> Exercise brief
Print the whole listing below exactly as given, pictures excluded.

-------- Supplied data

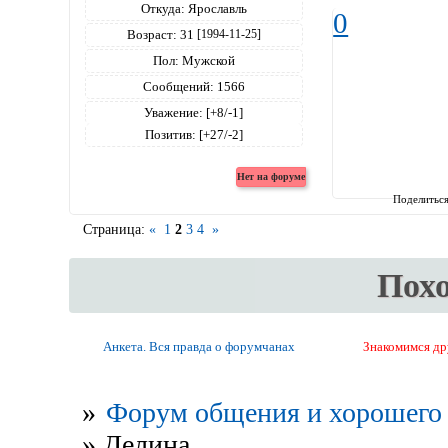
Откуда:
Ярославль
0
Возраст:
31
[1994-11-25]
Пол:
Мужской
Сообщений:
1566
Уважение:
[+8/-1]
Позитив:
[+27/-2]
Поделитьс
Страница:
«
1
2
3
4
»
Пох
Анкета. Вся правда о форумчанах
Знакомимся др
»
Форум общения и хорошего 
»
Делина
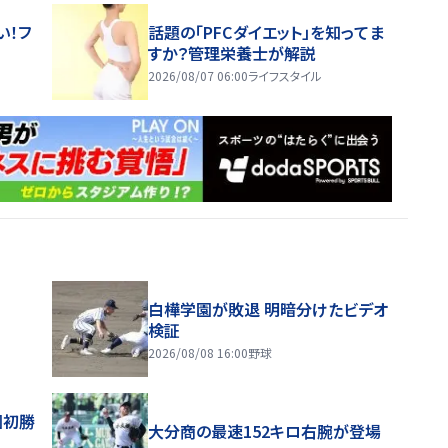
い！フ
話題の「PFCダイエット」を知ってま
すか？管理栄養士が解説
2026/08/07 06:00
ライフスタイル
白樺学園が敗退 明暗分けたビデオ
検証
2026/08/08 16:00
野球
園初勝
大分商の最速152キロ右腕が登場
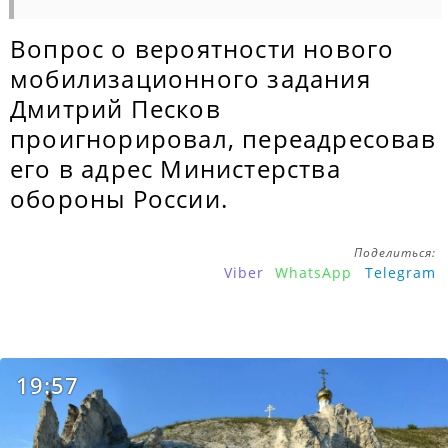
Вопрос о вероятности нового
мобилизационного задания
Дмитрий Песков
проигнорировал, переадресовав
его в адрес Министерства
обороны России.
Поделиться:
Viber
WhatsApp
Telegram
19:57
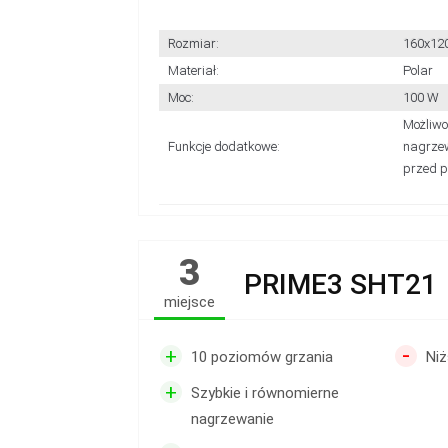
Rozmiar:
160x12
Materiał:
Polar
Moc:
100 W
Możliwo
Funkcje dodatkowe:
nagrzew
przed 
3
PRIME3 SHT21
miejsce
-
+
10 poziomów grzania
Ni
+
Szybkie i równomierne
nagrzewanie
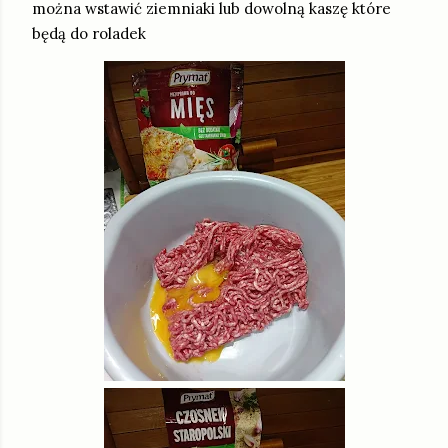
można wstawić ziemniaki lub dowolną kaszę które
będą do roladek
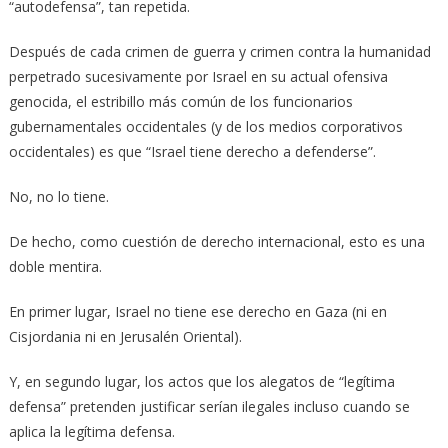
“autodefensa”, tan repetida.
Después de cada crimen de guerra y crimen contra la humanidad
perpetrado sucesivamente por Israel en su actual ofensiva
genocida, el estribillo más común de los funcionarios
gubernamentales occidentales (y de los medios corporativos
occidentales) es que “Israel tiene derecho a defenderse”.
No, no lo tiene.
De hecho, como cuestión de derecho internacional, esto es una
doble mentira.
En primer lugar, Israel no tiene ese derecho en Gaza (ni en
Cisjordania ni en Jerusalén Oriental).
Y, en segundo lugar, los actos que los alegatos de “legítima
defensa” pretenden justificar serían ilegales incluso cuando se
aplica la legítima defensa.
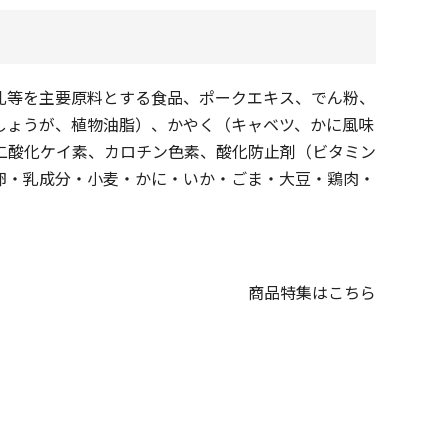
乳等を主要原料とする食品、ポークエキス、でん粉、
しょうが、植物油脂）、かやく（キャベツ、かに風味
二酸化ケイ素、カロチン色素、酸化防止剤（ビタミン
卵・乳成分・小麦・かに・いか・ごま・大豆・鶏肉・
商品特集はこちら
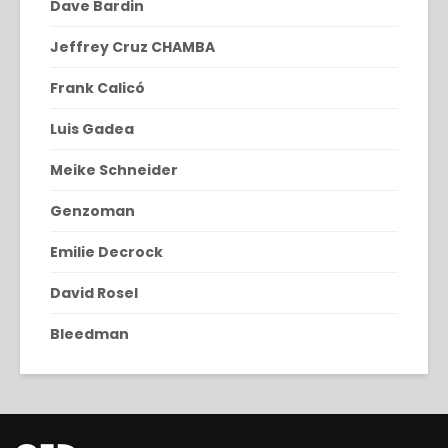
Dave Bardin
Jeffrey Cruz CHAMBA
Frank Calicó
Luis Gadea
Meike Schneider
Genzoman
Emilie Decrock
David Rosel
Bleedman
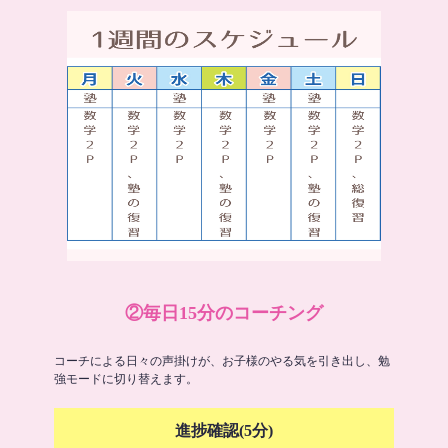
②毎日15分のコーチング
コーチによる日々の声掛けが、お子様のやる気を引き出し、勉
強モードに切り替えます。
進捗確認(5分)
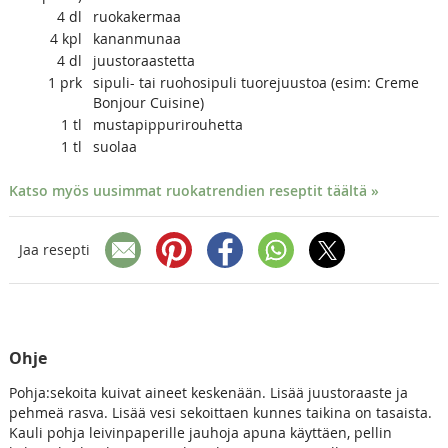
4
dl
ruokakermaa
4
kpl
kananmunaa
4
dl
juustoraastetta
1
prk
sipuli- tai ruohosipuli tuorejuustoa (esim: Creme
Bonjour Cuisine)
1
tl
mustapippurirouhetta
1
tl
suolaa
Katso myös uusimmat ruokatrendien reseptit täältä »
Jaa resepti
Ohje
Pohja:sekoita kuivat aineet keskenään. Lisää juustoraaste ja
pehmeä rasva. Lisää vesi sekoittaen kunnes taikina on tasaista.
Kauli pohja leivinpaperille jauhoja apuna käyttäen, pellin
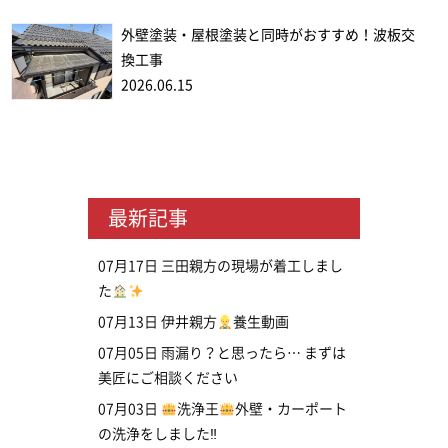
外壁塗装・屋根塗装と同時がおすすめ！波板交
換工事
2026.06.15
最新記事
07月17日
三田親方の現場が着工しまし
た
07月13日
伊井親方
養生動画
07月05日
雨漏り？と思ったら… まずは
美匠にご相談ください
07月03日
洗浄王
外壁・カーポート
の洗浄をしました‼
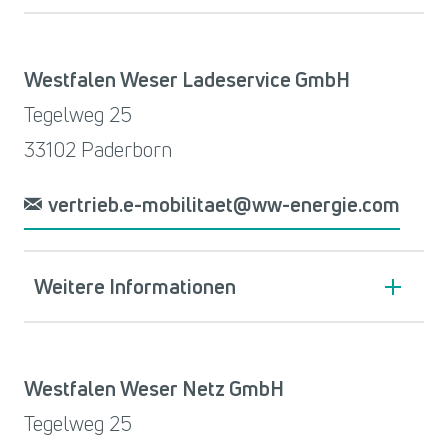
Westfalen Weser Ladeservice GmbH
Tegelweg 25
33102 Paderborn
vertrieb.e-mobilitaet@ww-energie.com
Weitere Informationen
Westfalen Weser Netz GmbH
Tegelweg 25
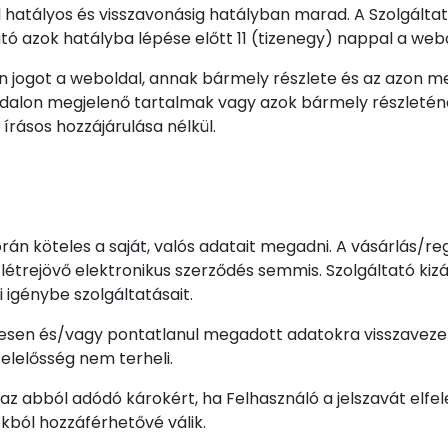
ól hatályos és visszavonásig hatályban marad. A Szolgálta
tó azok hatályba lépése előtt 11 (tizenegy) nappal a webo
 jogot a weboldal, annak bármely részlete és az azon me
ldalon megjelenő tartalmak vagy azok bármely részletének
írásos hozzájárulása nélkül.
orán köteles a saját, valós adatait megadni. A vásárlás/r
trejövő elektronikus szerződés semmis. Szolgáltató kizá
igénybe szolgáltatásait.
vesen és/vagy pontatlanul megadott adatokra visszavezeth
lelősség nem terheli.
az abból adódó károkért, ha Felhasználó a jelszavát elfele
kból hozzáférhetővé válik.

----------------

> Exercise response
Откуда:
Ярославль
0
Возраст:
31
[1994-11-25]
Пол:
Мужской
Сообщений:
1566
Уважение:
[+8/-1]
Позитив:
[+27/-2]
Поделитьс
Страница:
«
1
2
3
4
»
Пох
Анкета. Вся правда о форумчанах
Знакомимся др
»
Форум общения и хорошего 
»
Делина
い！フ
話題の「PFCダイエット」を知ってま
すか？管理栄養士が解説
2026/08/07 06:00
ライフスタイル
白樺学園が敗退 明暗分けたビデオ
検証
2026/08/08 16:00
野球
園初勝
大分商の最速152キロ右腕が登場
Вопрос о вероятности нового
мобилизационного задания
Дмитрий Песков
проигнорировал, переадресовав
его в адрес Министерства
обороны России.
Поделиться:
Viber
WhatsApp
Telegram
19:57
Rozmiar:
160x12
Materiał:
Polar
Moc:
100 W
Możliwo
Funkcje dodatkowe:
nagrzew
przed 
3
PRIME3 SHT21
miejsce
-
+
10 poziomów grzania
Ni
+
Szybkie i równomierne
nagrzewanie
można wstawić ziemniaki lub dowolną kaszę które
będą do roladek
“autodefensa”, tan repetida.
Después de cada crimen de guerra y crimen contra la humanidad
perpetrado sucesivamente por Israel en su actual ofensiva
genocida, el estribillo más común de los funcionarios
gubernamentales occidentales (y de los medios corporativos
occidentales) es que “Israel tiene derecho a defenderse”.
No, no lo tiene.
De hecho, como cuestión de derecho internacional, esto es una
doble mentira.
En primer lugar, Israel no tiene ese derecho en Gaza (ni en
Cisjordania ni en Jerusalén Oriental).
Y, en segundo lugar, los actos que los alegatos de “legítima
defensa” pretenden justificar serían ilegales incluso cuando se
aplica la legítima defensa.
乳等を主要原料とする食品、ポークエキス、でん粉、
しょうが、植物油脂）、かやく（キャベツ、かに風味
二酸化ケイ素、カロチン色素、酸化防止剤（ビタミン
卵・乳成分・小麦・かに・いか・ごま・大豆・鶏肉・
商品特集はこちら
Dave Bardin
Jeffrey Cruz CHAMBA
Frank Calicó
Luis Gadea
Meike Schneider
Genzoman
Emilie Decrock
David Rosel
Bleedman
②毎日15分のコーチング
コーチによる日々の声掛けが、お子様のやる気を引き出し、勉
強モードに切り替えます。
進捗確認(5分)
4
dl
ruokakermaa
4
kpl
kananmunaa
4
dl
juustoraastetta
1
prk
sipuli- tai ruohosipuli tuorejuustoa (esim: Creme
Bonjour Cuisine)
1
tl
mustapippurirouhetta
1
tl
suolaa
Katso myös uusimmat ruokatrendien reseptit täältä »
Jaa resepti
Ohje
Pohja:sekoita kuivat aineet keskenään. Lisää juustoraaste ja
pehmeä rasva. Lisää vesi sekoittaen kunnes taikina on tasaista.
Kauli pohja leivinpaperille jauhoja apuna käyttäen, pellin
外壁塗装・屋根塗装と同時がおすすめ！波板交
換工事
2026.06.15
最新記事
07月17日
三田親方の現場が着工しまし
た
07月13日
伊井親方
養生動画
07月05日
雨漏り？と思ったら… まずは
美匠にご相談ください
07月03日
洗浄王
外壁・カーポート
の洗浄をしました‼
Westfalen Weser Ladeservice GmbH
Tegelweg 25
33102 Paderborn
vertrieb.e-mobilitaet@ww-energie.com
Weitere Informationen
Westfalen Weser Netz GmbH
Tegelweg 25
ól hatályos és visszavonásig hatályban marad. A Szolgálta
tó azok hatályba lépése előtt 11 (tizenegy) nappal a webo
 jogot a weboldal, annak bármely részlete és az azon me
ldalon megjelenő tartalmak vagy azok bármely részletének
írásos hozzájárulása nélkül.
orán köteles a saját, valós adatait megadni. A vásárlás/r
trejövő elektronikus szerződés semmis. Szolgáltató kizá
igénybe szolgáltatásait.
vesen és/vagy pontatlanul megadott adatokra visszavezeth
lelősség nem terheli.
az abból adódó károkért, ha Felhasználó a jelszavát elfele
kból hozzáférhetővé válik.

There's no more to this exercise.